[Source information Boundary: Start]

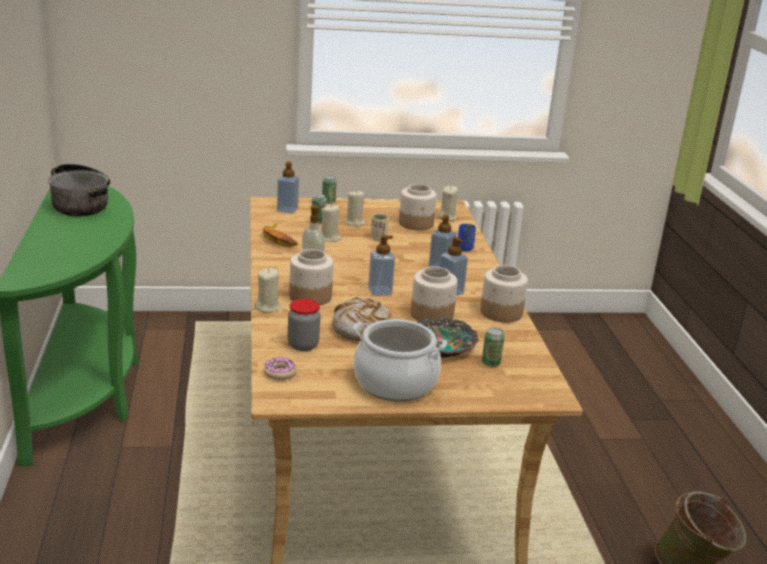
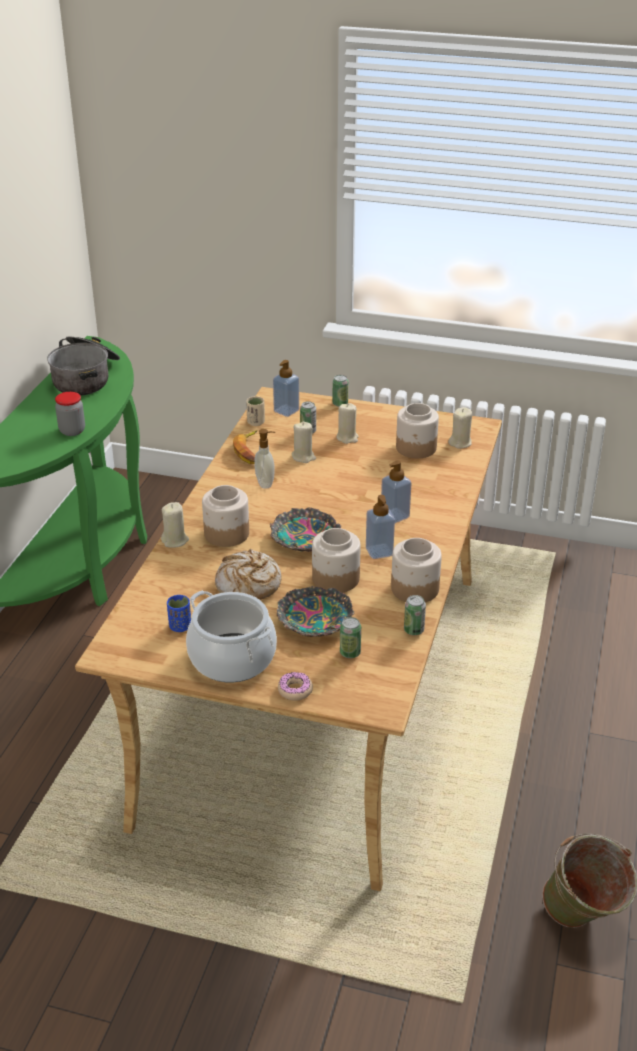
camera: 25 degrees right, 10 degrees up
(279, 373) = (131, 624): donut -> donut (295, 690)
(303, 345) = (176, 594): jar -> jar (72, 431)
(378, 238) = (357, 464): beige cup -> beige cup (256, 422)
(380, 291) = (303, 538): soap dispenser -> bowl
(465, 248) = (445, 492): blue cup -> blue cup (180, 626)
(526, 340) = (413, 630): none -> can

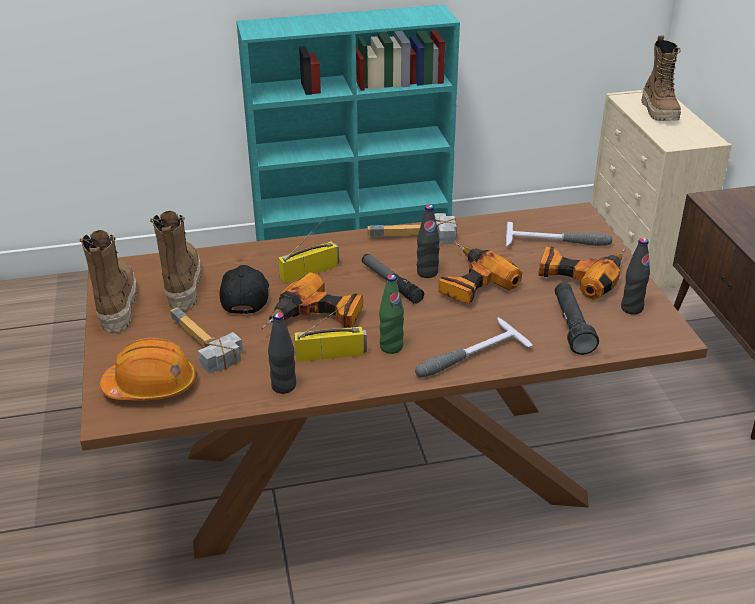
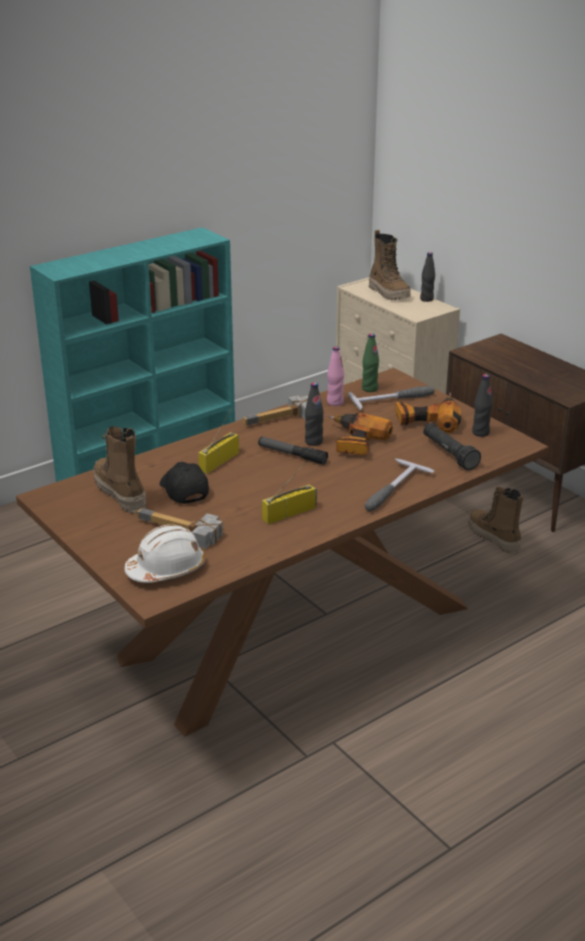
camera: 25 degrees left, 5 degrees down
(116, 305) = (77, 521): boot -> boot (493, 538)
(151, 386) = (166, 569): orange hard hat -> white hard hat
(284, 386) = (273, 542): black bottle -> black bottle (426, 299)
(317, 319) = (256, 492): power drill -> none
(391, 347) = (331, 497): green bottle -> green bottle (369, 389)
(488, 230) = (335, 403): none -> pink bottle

[Source information Boundary: End]
[Source information Boundary: Start]

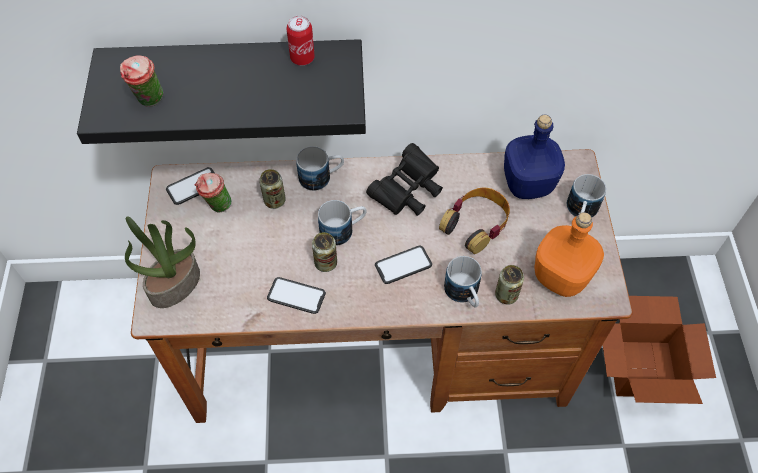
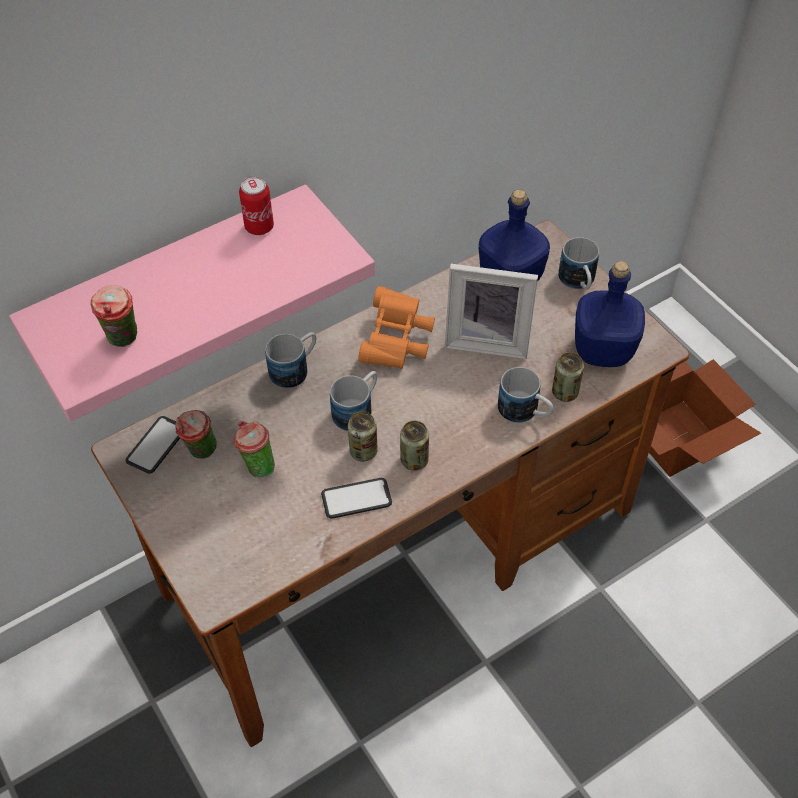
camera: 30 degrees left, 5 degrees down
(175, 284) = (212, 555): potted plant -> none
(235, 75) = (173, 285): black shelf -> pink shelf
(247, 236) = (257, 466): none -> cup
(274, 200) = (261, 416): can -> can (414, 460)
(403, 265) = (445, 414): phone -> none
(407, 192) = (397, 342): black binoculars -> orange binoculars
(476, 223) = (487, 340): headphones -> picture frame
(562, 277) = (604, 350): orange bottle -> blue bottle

[Source information Boundary: End]
[Source information Boundary: Start]

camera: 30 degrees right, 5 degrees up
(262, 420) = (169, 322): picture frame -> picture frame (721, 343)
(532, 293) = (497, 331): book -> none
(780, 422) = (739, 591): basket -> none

[Source information Boundary: End]

■ Prompt
Check every line in the entries for the word "down". State how many have it, with no other text.

■ Answer space
2